A store manager is looking at past jewelry sales to determine what sizes of rings to keep in stock. The list shows the ring sizes purchased by the last ten jewelry customers. 9, 7, 6.5, 7.5, 7, 8, 5, 6, 7.5, 8 What is the variance of the data set?
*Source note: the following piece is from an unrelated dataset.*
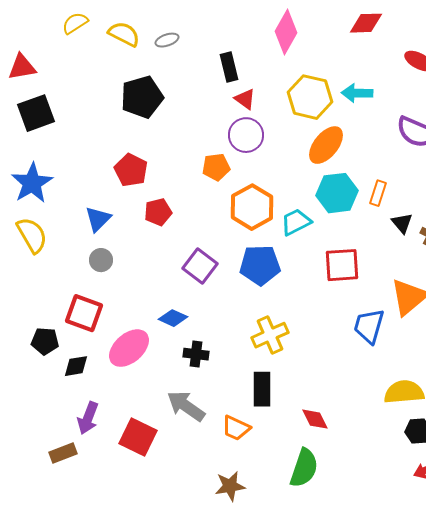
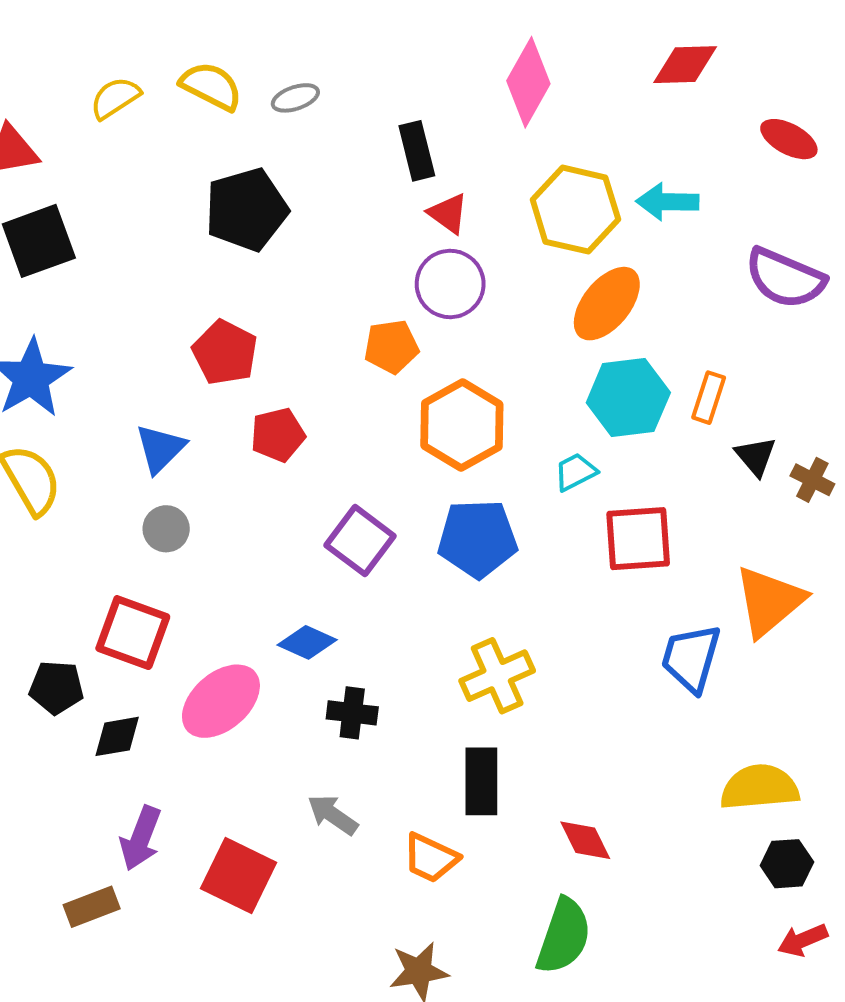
yellow semicircle: (75, 23) -> (115, 98), moved
cyan trapezoid: (296, 222) -> (575, 472), moved, size x0.7
gray arrow: (186, 406) -> (333, 815), size x0.7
Round to the nearest hundredths.

Answer 1

We first calculate the average of the ten data points. 9 + 7 + 6.5 + 7.5 + 7 + 8 + 5 + 6 + 7.5 + 8 = 71.5, and 71.5 / 10 = 7.15.
Then we find the sum of squares of deviations from the mean:
(9 - 7.15)^2 + (7 - 7.15)^2 + (6.5 - 7.15)^2 + (7.5 - 7.15)^2 + (7 - 7.15)^2 + (8 - 7.15)^2 + (5 - 7.15)^2 + (6 - 7.15)^2 + (7.5 - 7.15)^2 + (8 - 7.15)^2 = 11.525
Then we divide by the number of terms = 10, so the variance of the sample will be 11.525 / 10 = 1.15.

Answer 2

Answer:

The variance of the data set is 1.28, approximately.

Step-by-step explanation:

The variance is defined by

$\sigma^{2} =\frac{\sum (x-\mu)^{2} }{N-1}$

Where $\mu$ is the mean and $N$ is the total number of rings.

First, we find the mean

$\mu = \frac{9+7+6.5+7.5+7+8+5+6+7.5+8}{10}=\frac{71.5}{10}=7.15$

Then, we subtract the means with each element

$9-7.15=1.85\\7-7.15=-0.15\\6.5-7.15=-0.65\\7.5-7.15=0.35\\7-7.15=-0.15\\8-7.15=0.85\\5-7.15=-2.15\\6-7.15=-1.15\\7.5-7.15=0.35\\8-7.15=0.85$

Now, we elevate each difference to the square power

$(1.85)^{2} =3.4225\\(-0.15)^{2} =0.0225\\(-0.65)^{2} =0.4225\\(0.35)^{2} =0.1225\\(-0.15)^{2} =0.0225\\(0.85)^{2} =0.7225\\(-2.15)^{2} =4.6225\\(-1.15)^{2} =1.3225\\(0.35)^{2} =0.1225\\(0.85)^{2} =0.7225$

Then, we sum all these results

$\sum (x-\mu)^{2}= 11.525$

Now, we replace in the formula

$\sigma^{2} =\frac{\sum (x-\mu)^{2} }{N-1}=\frac{11.525}{10-1} \approx 1.28$

Therefore, the variance of the data set is 1.28, approximately.